Do you own an online store? Are you thinking of ways to entice more customers to purchase from you? Learn about how targeted banner advertising can help you.
There are various ways in which entrepreneurs can make money on the World Wide Web through their websites. Most revenues earned by websites are through advertising, and one form in particular that stands out is banner advertising. These days, targeted banner advertising is all the rage. But before we can discuss banner ad targeting, we must begin with the basics of banner advertising.
What is a Banner Ad?
Investopedia.com defines banner advertising as “a rectangular graphic display that stretches across the top or bottom of a website or down the right or left sidebar. The former type of banner advertisement is called a leaderboard, while the latter is called a skyscraper. Banner ads are image-based rather than text-based and are a popular form of website advertising. The purpose of banner advertising is to promote a brand and/or to get visitors from the host website to go to the advertiser’s website.”
How Banner Ads Work
There are a number of ways that banner ads can be successful:
Clicks/Click-throughs: This refers to the number of people who click on the banner ad that links to the advertiser’s website. Host websites sell banner ad space on a cost-per-click (CPC) basis.

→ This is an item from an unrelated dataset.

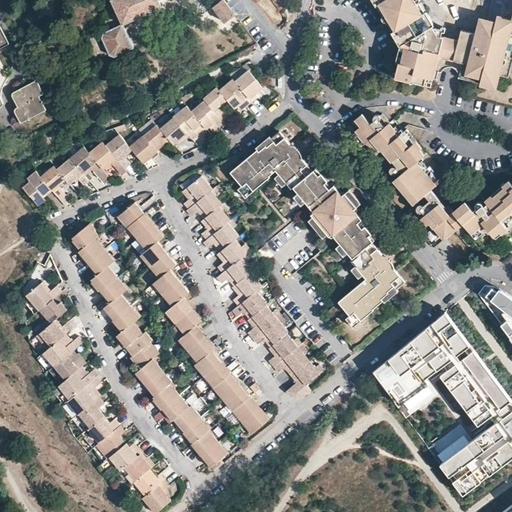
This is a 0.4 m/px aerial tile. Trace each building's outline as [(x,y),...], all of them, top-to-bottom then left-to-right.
[(111,0),(122,24),(123,26),(163,6),(160,1),(162,0),(111,0)] [(224,0),(222,0),(213,7),(225,23),(236,15),(224,0)] [(374,0),(401,45),(393,77),(402,79),(401,85),(415,89),(417,82),(433,86),(438,68),(450,71),(452,71),(460,40),(458,40),(445,36),(445,37),(443,37),(438,36),(433,26),(435,25),(420,0),(374,0)] [(511,18),(504,17),(498,15),(496,22),(480,18),(476,34),(462,30),(460,40),(452,71),(466,75),(465,81),(498,89),(501,76),(509,78),(511,65),(511,18)] [(115,57),(134,48),(123,26),(122,24),(104,33),(103,41),(109,54),(115,57)] [(0,47),(8,43),(0,27),(0,47)] [(248,70),(236,80),(254,101),(259,97),(256,94),(263,88),(248,70)] [(236,80),(234,77),(220,89),(229,98),(236,108),(239,106),(244,102),(248,107),(254,101),(236,80)] [(43,93),(40,86),(35,88),(33,82),(14,91),(13,92),(13,93),(12,94),(17,105),(24,120),(45,110),(38,96),(43,93)] [(218,86),(205,97),(206,99),(226,121),(232,116),(222,104),(229,98),(220,89),(218,86)] [(219,127),(226,121),(206,99),(193,110),(204,124),(208,128),(211,126),(215,123),(219,127)] [(243,110),(248,107),(244,102),(239,106),(243,110)] [(187,104),(174,115),(175,116),(191,135),(195,139),(199,136),(195,131),(204,124),(193,110),(187,104)] [(24,120),(17,105),(14,107),(20,122),(24,120)] [(363,114),(356,121),(359,124),(356,126),(361,132),(359,134),(377,155),(382,150),(393,162),(390,165),(392,168),(390,169),(390,170),(390,171),(390,173),(387,176),(392,182),(395,180),(415,204),(438,185),(428,173),(418,162),(422,158),(402,134),(399,136),(389,124),(390,123),(383,114),(380,116),(379,115),(378,114),(377,114),(376,115),(373,112),(366,118),(363,114)] [(191,135),(175,116),(162,127),(170,137),(176,144),(178,142),(184,137),(185,140),(191,135)] [(154,118),(140,129),(145,134),(158,123),(154,118)] [(170,137),(162,127),(158,123),(145,134),(158,150),(168,142),(166,140),(170,137)] [(215,123),(211,126),(214,131),(219,127),(215,123)] [(208,128),(204,124),(195,131),(199,136),(208,128)] [(362,218),(354,208),(350,211),(339,197),(342,194),(334,185),(331,187),(316,168),(313,170),(302,157),(299,160),(287,146),(290,144),(279,131),(272,138),(273,139),(259,151),(257,150),(231,171),(243,185),(247,182),(253,189),(276,170),(279,174),(287,183),(292,189),(294,187),(298,193),(306,201),(315,212),(312,214),(314,216),(328,233),(330,235),(332,234),(341,244),(348,253),(352,258),(350,260),(355,266),(362,275),(365,279),(339,301),(350,315),(354,312),(360,318),(382,300),(381,299),(395,287),(396,289),(405,282),(394,269),(391,272),(379,258),(383,255),(372,243),(375,240),(359,221),(362,218)] [(131,145),(121,134),(107,145),(117,157),(126,167),(131,163),(125,156),(134,149),(131,145)] [(159,151),(158,150),(145,134),(131,145),(134,149),(146,162),(159,151)] [(256,147),(257,150),(259,151),(273,139),(272,138),(269,136),(256,147)] [(107,145),(105,142),(92,153),(104,168),(113,160),(114,163),(122,173),(127,168),(126,167),(117,157),(107,145)] [(171,146),(168,142),(158,150),(159,151),(160,152),(165,148),(166,150),(171,146)] [(295,144),(290,144),(287,146),(299,160),(302,157),(302,152),(300,148),(295,144)] [(86,146),(73,157),(85,172),(92,167),(104,181),(111,176),(104,168),(92,153),(86,146)] [(85,172),(73,157),(59,169),(69,181),(71,184),(79,178),(85,186),(92,180),(85,172)] [(214,170),(222,167),(220,162),(212,165),(214,170)] [(59,169),(55,165),(43,176),(54,189),(56,192),(66,204),(73,201),(62,187),(69,181),(59,169)] [(43,176),(38,170),(29,178),(31,181),(25,187),(38,203),(40,204),(42,205),(44,204),(45,202),(45,201),(45,200),(45,199),(45,198),(45,197),(54,189),(43,176)] [(283,186),(287,183),(279,174),(275,177),(283,186)] [(213,188),(209,183),(202,176),(190,185),(184,191),(189,198),(183,203),(188,209),(211,189),(213,188)] [(511,183),(509,180),(486,200),(479,193),(476,196),(474,198),(477,202),(476,204),(476,206),(475,207),(476,208),(476,209),(477,210),(478,210),(476,213),(468,203),(452,216),(446,209),(447,208),(441,201),(435,206),(431,201),(424,207),(421,206),(420,206),(419,207),(418,208),(418,209),(419,210),(416,213),(423,222),(426,219),(444,240),(464,224),(472,234),(484,224),(496,214),(501,219),(511,210),(511,183)] [(254,190),(253,189),(247,182),(243,185),(239,188),(246,197),(254,190)] [(221,192),(216,186),(213,188),(211,189),(217,196),(221,192)] [(350,211),(354,208),(363,200),(351,186),(342,194),(339,197),(350,211)] [(45,199),(45,200),(56,192),(54,189),(45,197),(45,198),(45,199)] [(219,206),(223,203),(217,196),(211,189),(188,209),(186,210),(192,217),(197,212),(203,219),(219,206)] [(301,205),(306,201),(298,193),(294,196),(301,205)] [(119,217),(128,227),(145,213),(136,202),(119,217)] [(229,209),(224,202),(223,203),(219,206),(225,213),(229,209)] [(231,219),(225,213),(219,206),(203,219),(201,221),(207,229),(201,234),(206,240),(228,221),(231,219)] [(145,213),(128,227),(137,238),(154,224),(145,213)] [(496,214),(484,224),(494,237),(500,232),(502,234),(509,229),(501,219),(496,214)] [(323,238),(328,233),(314,216),(309,220),(323,238)] [(237,224),(232,218),(231,219),(228,221),(233,228),(237,224)] [(235,238),(239,235),(233,228),(228,221),(206,240),(204,241),(210,248),(213,245),(218,251),(235,238)] [(95,237),(99,234),(90,224),(82,230),(73,238),(81,248),(95,237)] [(154,224),(137,238),(147,250),(157,241),(164,236),(154,224)] [(88,262),(105,248),(95,237),(81,248),(79,251),(88,262)] [(235,238),(218,251),(216,253),(224,262),(217,267),(221,272),(241,256),(245,253),(247,252),(242,246),(235,238)] [(157,241),(147,250),(140,255),(149,266),(167,252),(157,241)] [(247,252),(251,248),(246,242),(242,246),(247,252)] [(344,256),(348,253),(341,244),(336,247),(344,256)] [(114,260),(105,248),(88,262),(97,274),(108,265),(114,260)] [(167,252),(149,266),(159,278),(170,269),(176,264),(167,252)] [(245,253),(241,256),(246,262),(250,258),(245,253)] [(384,256),(383,255),(379,258),(391,272),(394,269),(393,265),(391,261),(388,258),(384,256)] [(251,270),(252,269),(246,262),(241,256),(221,272),(216,277),(222,283),(228,278),(233,285),(251,270)] [(91,279),(100,291),(118,276),(108,265),(97,274),(91,279)] [(359,278),(362,275),(355,266),(351,269),(359,278)] [(153,283),(162,294),(180,280),(170,269),(159,278),(153,283)] [(233,298),(237,305),(256,289),(260,286),(262,284),(257,278),(251,270),(233,285),(231,286),(237,294),(233,298)] [(262,284),(266,281),(261,275),(257,278),(262,284)] [(118,276),(100,291),(110,302),(120,293),(127,288),(118,276)] [(172,306),(183,297),(189,291),(180,280),(162,294),(172,306)] [(46,293),(48,292),(40,282),(38,284),(46,293)] [(27,294),(39,309),(41,308),(54,298),(62,291),(57,285),(48,292),(46,293),(38,284),(27,294)] [(511,297),(502,290),(496,287),(487,285),(481,285),(474,288),(511,337),(511,297)] [(260,286),(256,289),(261,295),(265,292),(260,286)] [(398,291),(396,289),(395,287),(381,299),(382,300),(383,302),(398,291)] [(266,304),(267,303),(261,295),(256,289),(237,305),(231,309),(237,315),(243,311),(248,318),(266,304)] [(120,293),(110,302),(104,307),(114,318),(130,305),(120,293)] [(166,311),(175,322),(193,308),(183,297),(172,306),(166,311)] [(59,305),(54,298),(41,308),(52,322),(54,320),(68,308),(63,302),(59,305)] [(248,332),(253,337),(277,317),(272,311),(266,304),(248,318),(247,319),(253,328),(248,332)] [(140,316),(130,305),(114,318),(123,330),(134,321),(140,316)] [(184,334),(195,325),(202,319),(193,308),(175,322),(184,334)] [(277,317),(281,314),(276,308),(272,311),(277,317)] [(483,430),(440,462),(463,494),(511,457),(511,400),(445,311),(372,372),(398,406),(429,383),(422,374),(434,365),(483,430)] [(361,320),(360,318),(354,312),(350,315),(346,318),(354,326),(361,320)] [(286,320),(281,314),(277,317),(282,324),(286,320)] [(287,332),(288,331),(282,324),(277,317),(253,337),(258,343),(263,339),(269,347),(287,332)] [(52,322),(40,332),(50,346),(66,333),(72,328),(67,322),(60,327),(54,320),(52,322)] [(126,347),(143,332),(134,321),(123,330),(117,335),(126,347)] [(188,351),(205,336),(195,325),(184,334),(178,339),(188,351)] [(153,358),(159,353),(151,342),(153,340),(145,331),(143,332),(126,347),(133,356),(131,358),(140,369),(153,358)] [(269,347),(267,348),(274,356),(269,360),(273,366),(298,346),(293,340),(287,332),(269,347)] [(50,346),(43,351),(54,365),(74,349),(83,341),(79,336),(73,340),(66,333),(50,346)] [(214,348),(205,336),(188,351),(197,362),(212,350),(214,348)] [(298,346),(302,342),(297,337),(293,340),(298,346)] [(307,349),(302,342),(298,346),(303,352),(307,349)] [(291,373),(309,359),(303,352),(298,346),(273,366),(279,373),(286,367),(291,373)] [(74,349),(54,365),(65,379),(82,365),(87,361),(81,355),(79,356),(74,349)] [(222,361),(212,350),(197,362),(195,364),(204,375),(222,361)] [(145,384),(163,370),(153,358),(140,369),(136,372),(145,384)] [(316,367),(309,359),(291,373),(297,381),(286,390),(290,394),(291,395),(292,395),(294,396),(295,396),(300,396),(303,396),(305,396),(312,390),(307,384),(321,373),(316,367)] [(231,373),(222,361),(204,375),(214,387),(231,373)] [(320,364),(316,367),(321,373),(324,370),(320,364)] [(65,379),(58,384),(70,398),(97,375),(99,373),(95,368),(89,373),(82,365),(65,379)] [(171,383),(172,381),(163,370),(145,384),(155,396),(171,383)] [(241,384),(231,373),(214,387),(223,399),(241,384)] [(70,398),(67,400),(78,414),(79,413),(98,398),(102,394),(97,387),(102,382),(97,375),(70,398)] [(163,408),(180,394),(171,383),(155,396),(153,397),(163,408)] [(241,384),(223,399),(232,410),(250,396),(241,384)] [(189,406),(180,394),(163,408),(172,420),(174,418),(189,406)] [(250,396),(232,410),(242,421),(259,407),(250,396)] [(103,404),(98,398),(79,413),(90,426),(104,415),(98,408),(103,404)] [(189,406),(174,418),(184,430),(201,416),(191,404),(189,406)] [(259,407),(242,421),(251,433),(269,419),(259,407)] [(90,426),(89,428),(100,441),(120,425),(116,419),(111,423),(104,415),(90,426)] [(211,428),(201,416),(184,430),(194,442),(208,430),(211,428)] [(100,441),(97,444),(108,457),(110,456),(126,442),(121,436),(126,431),(120,425),(100,441)] [(208,430),(194,442),(191,444),(201,455),(218,441),(208,430)] [(228,453),(218,441),(201,455),(211,467),(213,466),(216,469),(224,462),(221,459),(228,453)] [(110,456),(121,470),(124,467),(141,453),(143,452),(137,446),(132,450),(129,446),(126,442),(110,456)] [(155,464),(148,456),(146,457),(143,452),(141,453),(152,467),(155,464)] [(126,476),(132,483),(133,482),(151,467),(152,467),(141,453),(124,467),(129,473),(126,476)] [(129,473),(124,467),(121,470),(120,470),(126,476),(129,473)] [(158,476),(151,467),(133,482),(144,496),(165,478),(161,473),(158,476)] [(144,496),(143,497),(154,511),(157,511),(172,500),(168,494),(165,490),(168,487),(170,485),(165,478),(144,496)]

Page views: Also known as page impression, this refers to the number of times a web page has been viewed. The most common way to sell banner ad space is cost per thousand impressions or CPM.
Click-through rate: This refers to the ratio of page views to clicks.
Cost-per-action: This refers to the payment that an advertiser must pay to the host for every visitor that clicks on the ad on the host’s website, goes to the advertiser’s website and either fills out a form or purchases an item or service.
Understanding Banner Ad Targeting
Simply put, when a website serves up a banner ad that corresponds with the interest of the visitor, that’s called banner ad targeting. Retargeting or remarketing, as this is also called, works by marking or tagging consumers who visit a certain website with a cookie, which then allows them to serve banner ads only to the visitors who have shown some a level of engagement with the website’s products or services.
For example, you run an ecommerce website that sells infant products and a potential customer views car seats and high chairs, but then he or she leaves your online store without purchasing anything. With the help of remarketing, your website will leave a “cookie” in the potential customer’s browser, allowing you to serve up targeted banner ads on participating websites that he or she visits. This means that you can continue advertising the car seats and high chairs and other similar products to the consumer.
While it’s true that most consumers perceive online ads on the websites that they visit as annoying, many studies show that if they must see ads at all, targeted ads are preferable to untargeted ads. However, many online users and advocacy groups have voiced their concerns about privacy issues posed by targeted ads. The one thing to remember is that this type of advertising does not store any personally identifiable information.